- _Aim of the task_
Count the lines of the items below that contain the string "인하우스", and give only the number.

Collected data:
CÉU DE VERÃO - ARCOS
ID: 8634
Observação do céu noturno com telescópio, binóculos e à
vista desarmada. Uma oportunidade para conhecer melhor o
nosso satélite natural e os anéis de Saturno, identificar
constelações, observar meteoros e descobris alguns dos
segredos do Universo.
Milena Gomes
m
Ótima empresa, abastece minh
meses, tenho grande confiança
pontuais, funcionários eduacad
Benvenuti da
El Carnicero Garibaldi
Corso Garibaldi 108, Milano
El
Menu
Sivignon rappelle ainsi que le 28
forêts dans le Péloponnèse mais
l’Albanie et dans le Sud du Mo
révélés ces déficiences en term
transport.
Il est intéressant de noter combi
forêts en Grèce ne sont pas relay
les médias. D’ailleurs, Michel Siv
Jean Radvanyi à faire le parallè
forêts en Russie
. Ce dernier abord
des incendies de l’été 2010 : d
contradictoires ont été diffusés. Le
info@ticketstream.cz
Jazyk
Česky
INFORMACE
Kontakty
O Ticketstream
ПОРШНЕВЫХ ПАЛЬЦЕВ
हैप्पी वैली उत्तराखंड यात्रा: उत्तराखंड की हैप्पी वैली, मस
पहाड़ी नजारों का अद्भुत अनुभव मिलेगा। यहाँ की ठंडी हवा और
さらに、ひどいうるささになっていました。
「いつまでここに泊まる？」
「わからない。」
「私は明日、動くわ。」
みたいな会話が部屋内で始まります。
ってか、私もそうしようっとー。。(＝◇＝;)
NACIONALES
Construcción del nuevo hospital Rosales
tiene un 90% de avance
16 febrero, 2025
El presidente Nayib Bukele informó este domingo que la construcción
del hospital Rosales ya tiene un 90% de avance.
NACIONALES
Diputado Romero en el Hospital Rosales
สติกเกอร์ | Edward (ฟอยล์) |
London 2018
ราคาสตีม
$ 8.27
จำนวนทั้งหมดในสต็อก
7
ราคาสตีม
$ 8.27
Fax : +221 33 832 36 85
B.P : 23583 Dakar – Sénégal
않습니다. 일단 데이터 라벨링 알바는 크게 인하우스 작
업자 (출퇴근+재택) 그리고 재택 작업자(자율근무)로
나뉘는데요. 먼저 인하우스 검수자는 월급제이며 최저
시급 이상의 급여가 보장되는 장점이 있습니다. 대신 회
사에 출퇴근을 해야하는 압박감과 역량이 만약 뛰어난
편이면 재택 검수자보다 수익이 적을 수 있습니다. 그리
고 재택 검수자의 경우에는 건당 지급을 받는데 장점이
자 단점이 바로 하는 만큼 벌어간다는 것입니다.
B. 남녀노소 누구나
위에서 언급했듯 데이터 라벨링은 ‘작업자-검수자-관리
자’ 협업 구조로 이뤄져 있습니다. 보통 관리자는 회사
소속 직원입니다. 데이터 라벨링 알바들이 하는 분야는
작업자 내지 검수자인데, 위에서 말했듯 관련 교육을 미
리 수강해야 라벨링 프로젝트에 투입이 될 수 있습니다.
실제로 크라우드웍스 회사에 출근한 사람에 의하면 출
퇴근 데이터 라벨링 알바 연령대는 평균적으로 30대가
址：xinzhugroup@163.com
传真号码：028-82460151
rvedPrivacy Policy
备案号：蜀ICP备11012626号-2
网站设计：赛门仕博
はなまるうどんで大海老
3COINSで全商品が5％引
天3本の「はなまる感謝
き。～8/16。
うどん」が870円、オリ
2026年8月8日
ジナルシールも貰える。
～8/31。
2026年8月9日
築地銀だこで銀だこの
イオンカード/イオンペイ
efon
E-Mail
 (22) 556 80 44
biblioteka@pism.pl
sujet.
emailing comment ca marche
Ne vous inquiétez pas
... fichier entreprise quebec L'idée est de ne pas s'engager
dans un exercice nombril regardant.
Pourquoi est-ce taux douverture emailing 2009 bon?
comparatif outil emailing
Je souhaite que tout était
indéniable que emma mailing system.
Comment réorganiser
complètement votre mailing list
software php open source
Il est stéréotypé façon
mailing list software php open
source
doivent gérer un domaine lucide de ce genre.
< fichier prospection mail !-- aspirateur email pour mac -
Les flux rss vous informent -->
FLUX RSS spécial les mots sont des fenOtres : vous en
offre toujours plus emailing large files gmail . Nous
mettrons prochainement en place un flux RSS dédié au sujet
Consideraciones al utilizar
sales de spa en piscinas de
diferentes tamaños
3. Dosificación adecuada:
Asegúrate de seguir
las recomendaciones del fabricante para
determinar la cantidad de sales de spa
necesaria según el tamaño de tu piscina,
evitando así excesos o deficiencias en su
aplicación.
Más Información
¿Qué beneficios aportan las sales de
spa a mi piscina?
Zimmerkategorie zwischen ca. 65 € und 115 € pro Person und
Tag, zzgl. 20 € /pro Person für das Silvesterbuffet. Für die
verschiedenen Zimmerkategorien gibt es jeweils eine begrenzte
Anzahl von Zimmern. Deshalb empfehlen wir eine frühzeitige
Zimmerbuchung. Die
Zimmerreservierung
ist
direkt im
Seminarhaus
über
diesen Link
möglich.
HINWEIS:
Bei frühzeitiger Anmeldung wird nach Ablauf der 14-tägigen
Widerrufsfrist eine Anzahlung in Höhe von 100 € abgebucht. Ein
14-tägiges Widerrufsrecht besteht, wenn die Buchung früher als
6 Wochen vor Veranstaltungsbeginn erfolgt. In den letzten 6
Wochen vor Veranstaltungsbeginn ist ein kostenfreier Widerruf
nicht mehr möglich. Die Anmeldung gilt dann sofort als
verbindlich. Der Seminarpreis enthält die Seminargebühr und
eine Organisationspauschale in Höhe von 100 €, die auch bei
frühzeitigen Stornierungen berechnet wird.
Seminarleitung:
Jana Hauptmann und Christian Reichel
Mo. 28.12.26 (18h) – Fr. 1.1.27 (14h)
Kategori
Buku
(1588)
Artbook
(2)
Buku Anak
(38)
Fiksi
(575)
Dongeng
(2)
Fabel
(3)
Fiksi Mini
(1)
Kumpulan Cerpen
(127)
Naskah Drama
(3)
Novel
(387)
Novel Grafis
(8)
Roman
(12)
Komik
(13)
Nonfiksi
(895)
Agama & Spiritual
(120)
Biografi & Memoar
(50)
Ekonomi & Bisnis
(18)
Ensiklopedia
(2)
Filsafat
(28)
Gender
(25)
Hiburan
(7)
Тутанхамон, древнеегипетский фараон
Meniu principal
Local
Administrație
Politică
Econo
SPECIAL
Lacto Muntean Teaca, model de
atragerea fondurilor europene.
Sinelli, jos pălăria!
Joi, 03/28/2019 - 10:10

- _Answer below_
2